В.В.П.: - Здравствуйте, здравствуйте, глубокоуважаемые душевно-незажатые теле-пялители! Ну, или как вас там правильно по матушке … В общем-с, доброго времени шуток … пардон, суток! Да-да, с вами снова я, телеведущий программы “Раша Ньюс” Владимир Владимирович Пупкин. И, пока не забыл, прошу, буквально умоляю вас, пожалуйста, не обращайтесь к нам в редакцию в вашим письмах ко мне в этих самых аббревиатурных терминах … ну, вы поняли! Итак, тема нашей очередной телезадачи … пардон, телепередачи! … будет, можно прямо-таки сказать, пред-апокалиптического толка.
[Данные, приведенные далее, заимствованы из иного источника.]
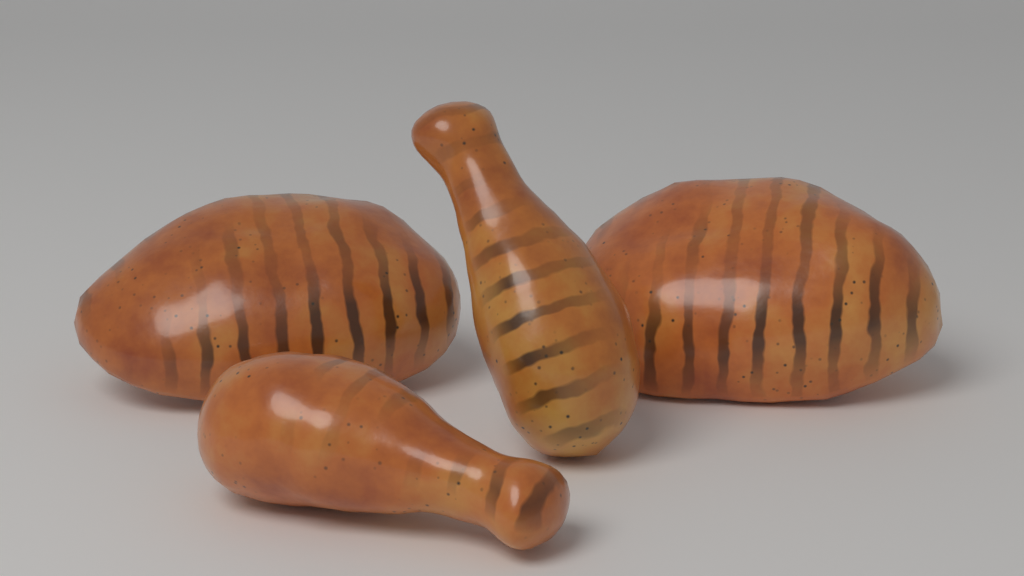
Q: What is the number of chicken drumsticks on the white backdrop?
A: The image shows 2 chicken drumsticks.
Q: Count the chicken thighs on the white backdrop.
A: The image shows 2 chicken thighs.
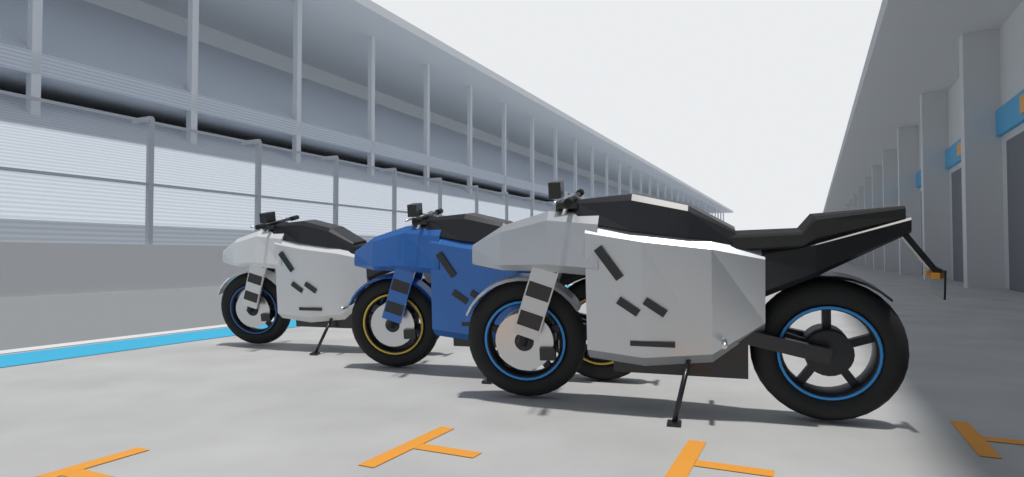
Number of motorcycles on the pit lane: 3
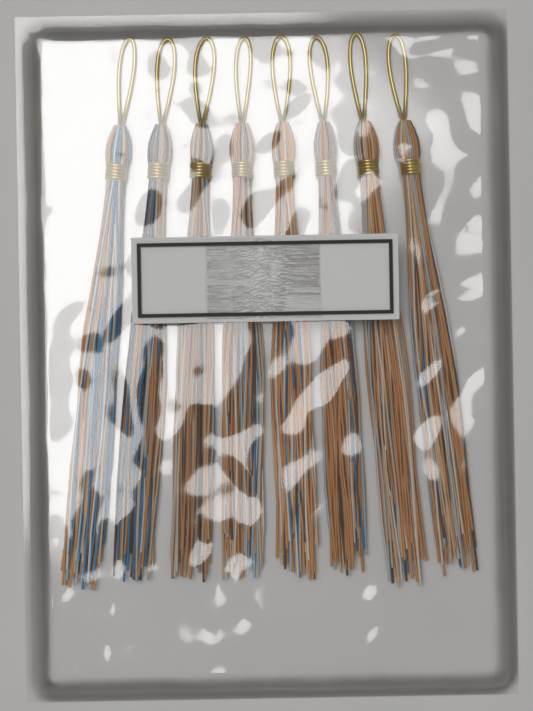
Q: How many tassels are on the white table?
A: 8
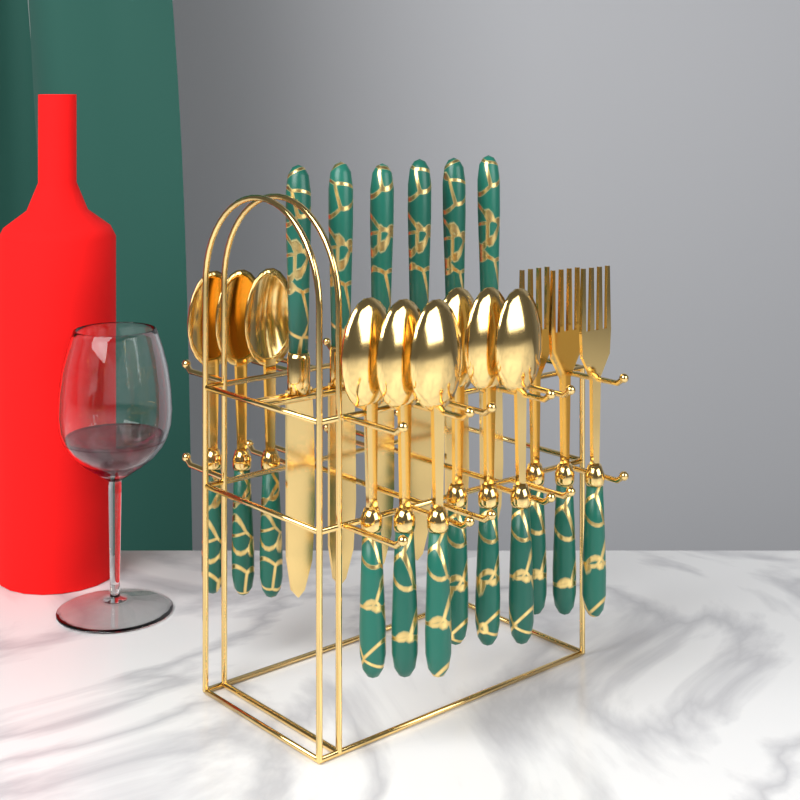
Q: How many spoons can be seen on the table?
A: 9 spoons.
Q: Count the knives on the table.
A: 6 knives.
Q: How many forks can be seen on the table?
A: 3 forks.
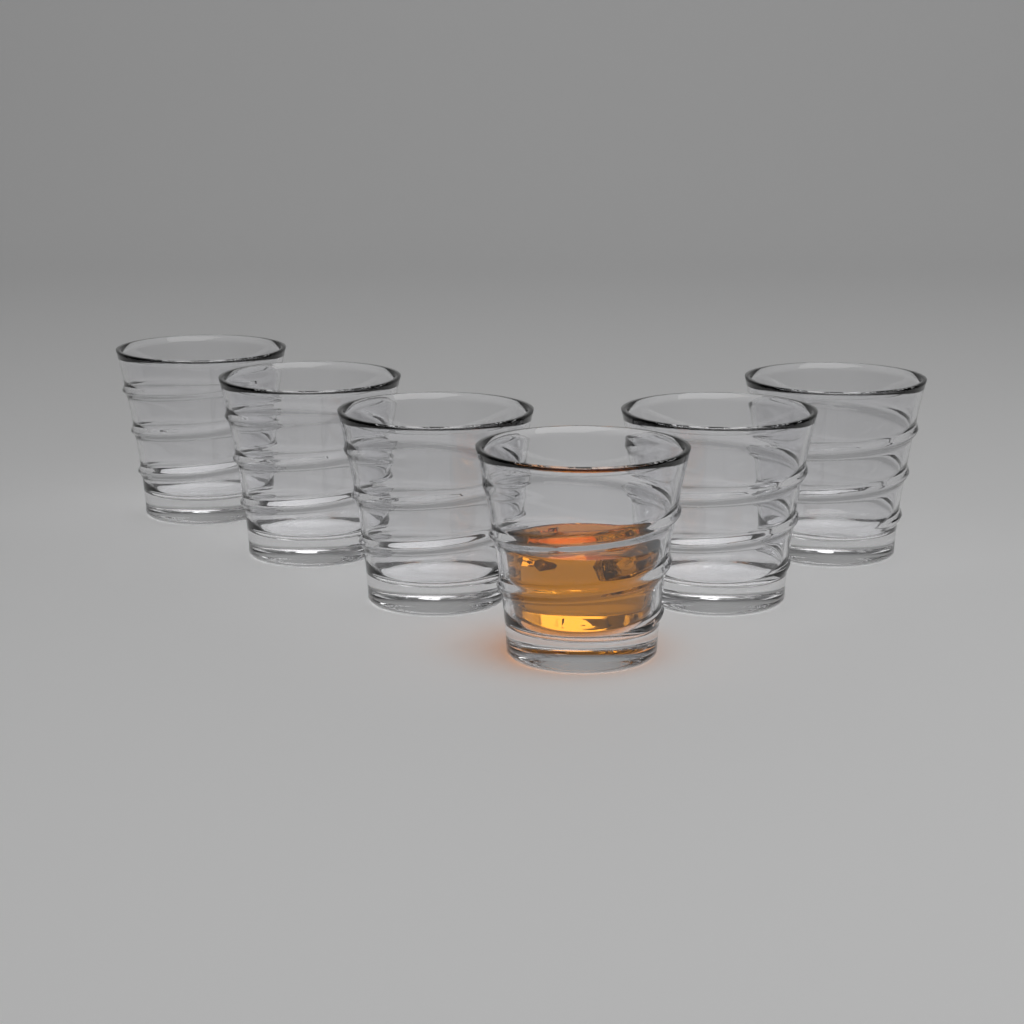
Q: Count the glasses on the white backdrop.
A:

Но - обо всем по нарядку … тьху, блин, по порядку! Ах да, пока я все еще это не забыл, хочу также добавить, что со мной сегодня в студии присутствует телесно и душевно исследователь душ человеческого пошиба Федор. Здравствуйте, Федор!
Федор: - Здрям!
В.В.П.: - Федор, ну вы прям … сразу всем им “здрям” …
Федор: - То времена и нравы … хотя, мой друг, вы правы - не время нынче нам к ним обращаться “здрям!”.
В.В.П.: - Да вы, однако же, поэт! Не видел мир вас двести лет!
Федор: - Примерно так … но как же быть? В ином мне мире пришлось жить.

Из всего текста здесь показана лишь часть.